There was a brief ray of hope in the late 90s, with the startup gold-rush idea that we would all be millionaires soon. Then the I realized the founders had 4000x my equity those companies...
Developers used to be freer to choose their tools, organize their routines, decide the result of their work, acquire transferable knowledge, and had access to their tools without any link to any organization (though that one has been steadily improving instead of post-peak).
My 40 years of alienation was not about equity, I was pointing out that the optimistic "We are all going to be rich" vibe of the 90s was wishful thinking due to the massive inequality in the tech world.

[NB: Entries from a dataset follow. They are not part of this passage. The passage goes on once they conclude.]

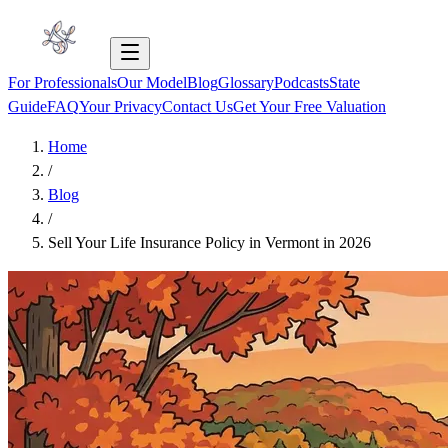
For Professionals
Our Model
Blog
Glossary
Podcasts
State
Guide
FAQ
Your Privacy
Contact Us
Get Your Free Valuation
Home
/
Blog
/
Sell Your Life Insurance Policy in Vermont in 2026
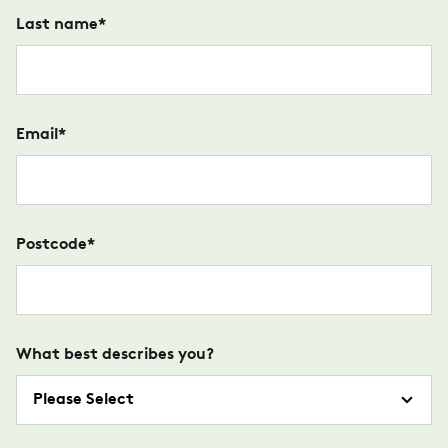
Last name
*
Email
*
Postcode
*
What best describes you?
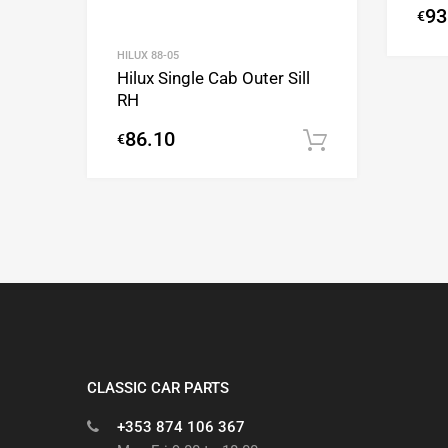
93
€
HILUX 88-05
Hilux Single Cab Outer Sill
RH
86.10
€
Add to cart
CLASSIC CAR PARTS
+353 874 106 367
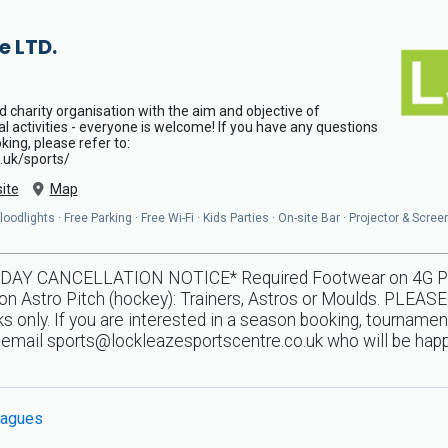
e LTD.
d charity organisation with the aim and objective of
al activities - everyone is welcome! If you have any questions
ing, please refer to:
.uk/sports/
ite
Map
odlights · Free Parking · Free Wi-Fi · Kids Parties · On-site Bar · Projector & Scree
Y CANCELLATION NOTICE* Required Footwear on 4G Pitche
n Astro Pitch (hockey): Trainers, Astros or Moulds. PLEASE
 only. If you are interested in a season booking, tournamen
e email
sports@lockleazesportscentre.co.uk
who will be happ
agues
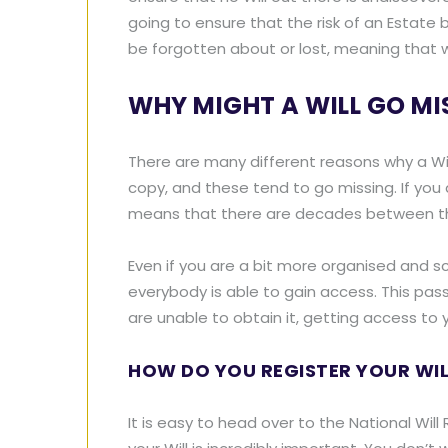
going to ensure that the risk of an Estate be
be forgotten about or lost, meaning that wha
WHY MIGHT A WILL GO MI
There are many different reasons why a Will 
copy, and these tend to go missing. If you 
means that there are decades between the 
Even if you are a bit more organised and sc
everybody is able to gain access. This pa
are unable to obtain it, getting access to y
HOW DO YOU REGISTER YOUR WIL
It is easy to head over to the National Will R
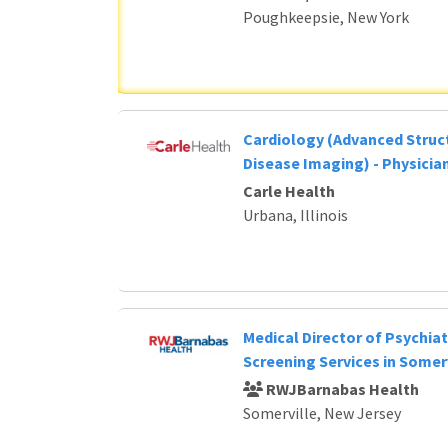
Poughkeepsie, New York
Cardiology (Advanced Struc
Disease Imaging) - Physicia
Carle Health
Urbana, Illinois
Medical Director of Psychia
Screening Services in Somerv
RWJBarnabas Health
Somerville, New Jersey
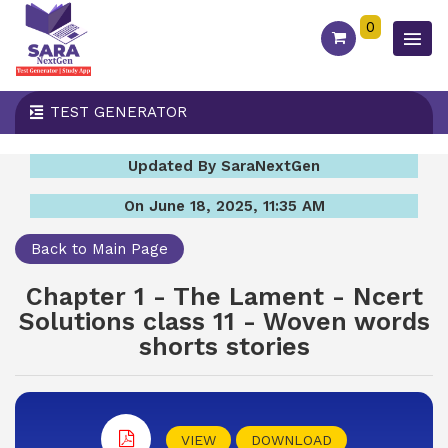
0
TEST GENERATOR
Updated By SaraNextGen
On June 18, 2025, 11:35 AM
Back to Main Page
Chapter 1 - The Lament - Ncert
Solutions class 11 - Woven words
shorts stories
VIEW
DOWNLOAD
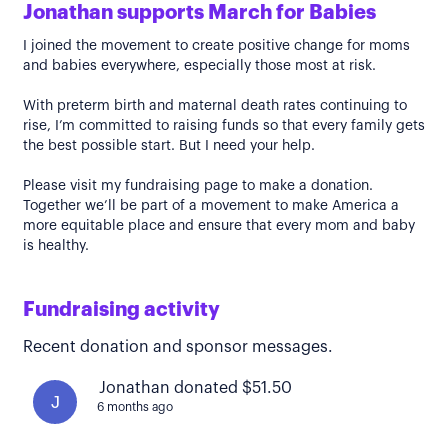
Jonathan supports March for Babies
I joined the movement to create positive change for moms
and babies everywhere, especially those most at risk.
With preterm birth and maternal death rates continuing to
rise, I’m committed to raising funds so that every family gets
the best possible start. But I need your help.
Please visit my fundraising page to make a donation.
Together we’ll be part of a movement to make America a
more equitable place and ensure that every mom and baby
is healthy.
Fundraising activity
Recent donation and sponsor messages.
Jonathan donated $51.50
J
6 months ago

Few teams other than green-field start-ups have flexibility regarding tools or technology. My first job was COBOL, 'nuff said about that. Even at start-ups the leads / architects choose most of the technology, and many of my ideas were shot down, such as using C++ in the late 90s, and using Scala in 2010.
People seem to think agile has increased alienation, when in fact the pre-agile world was also terrible. What matters is the quality of the team, not the methodology.
> But software development is different. There has been many decades where software developers suffered very little alienation. It only changed with the universal adoption of "corporate agile"
Lol are you really gonna go with "I'm a software developer, fuck all the restaurant workers, teachers, plumbers, janitors!"
This is why Marx's ideas failed in the West - toxic individualism - and flourished in the East.
I don't know how delusional you have to be to look at the conditions behind the Iron Curtain, where nations had to build walls to keep their citizens from leaving and a meaningful number of people were willing to risk death to get out, and say they were flourishing, but I'm glad I don't have what it takes to get there.
Name the Eastern nations plural that built these walls please. As far as I am aware, the G in GDPR stands for Germany, a country/nation/state which is (and always has been) firmly Western. People on here have such an infantile recollection of actual history.
Anyway, leaving aside debates of where the prime meridian of West vs East falls, it should've been manifestly obvious that in 2025 I was talking about China...
You mentioned one, which is North Korea, and I'm sure you're going to concoct some story to deflect the fact that China only began moving towards any semblance of prosperity after ditching Mao's fundamentally flawed economic policies, so have at it.
As Sartre said - it's pointless debating people like you because you're just amusing yourself and it's only my responsibility to use words responsibly.
You ran the usual leftist playbook of bobbing and weaving around the list of atrocities combined with a round or two of no true Scotsman. You skipped the attempts to change the subject with some whataboutisms for some reason, but that's fine.
You said people were flourishing in the East under the opposite of "toxic individualism", which would be the collectivism of the numerous failed attempts to implement socialism.
I pointed to the fact that those nations (past or present) do not allow their citizens to leave freely, including building physical barriers to prevent people from leaving, and you try to argue that I was only talking about the Berlin Wall and that East Germany, a vassal state of a USSR that generally isn't considered part of the traditional western world, is clearly part of the west. I'd say that's wrong, but it's far from the only example so it doesn't matter.
I did mention the iron curtain, but another primary example is North Korea, and you no true Scotsman that away and say you were obviously only talking about China.
The same China that doesn't allow citizens to leave freely, where millions died under idiotic leftist economic policies, and where the rise from abject poverty to a middle income nation is perfectly correlated with the rejection of the path to communism and the adoption of more liberal, individualistic economic policies, and is another great example of my point.
In short, see my comment above, get bent, and go troll elsewhere.
Does it? It's mostly the US pushing against globalism right now. Trump managed to unite almost the entire world.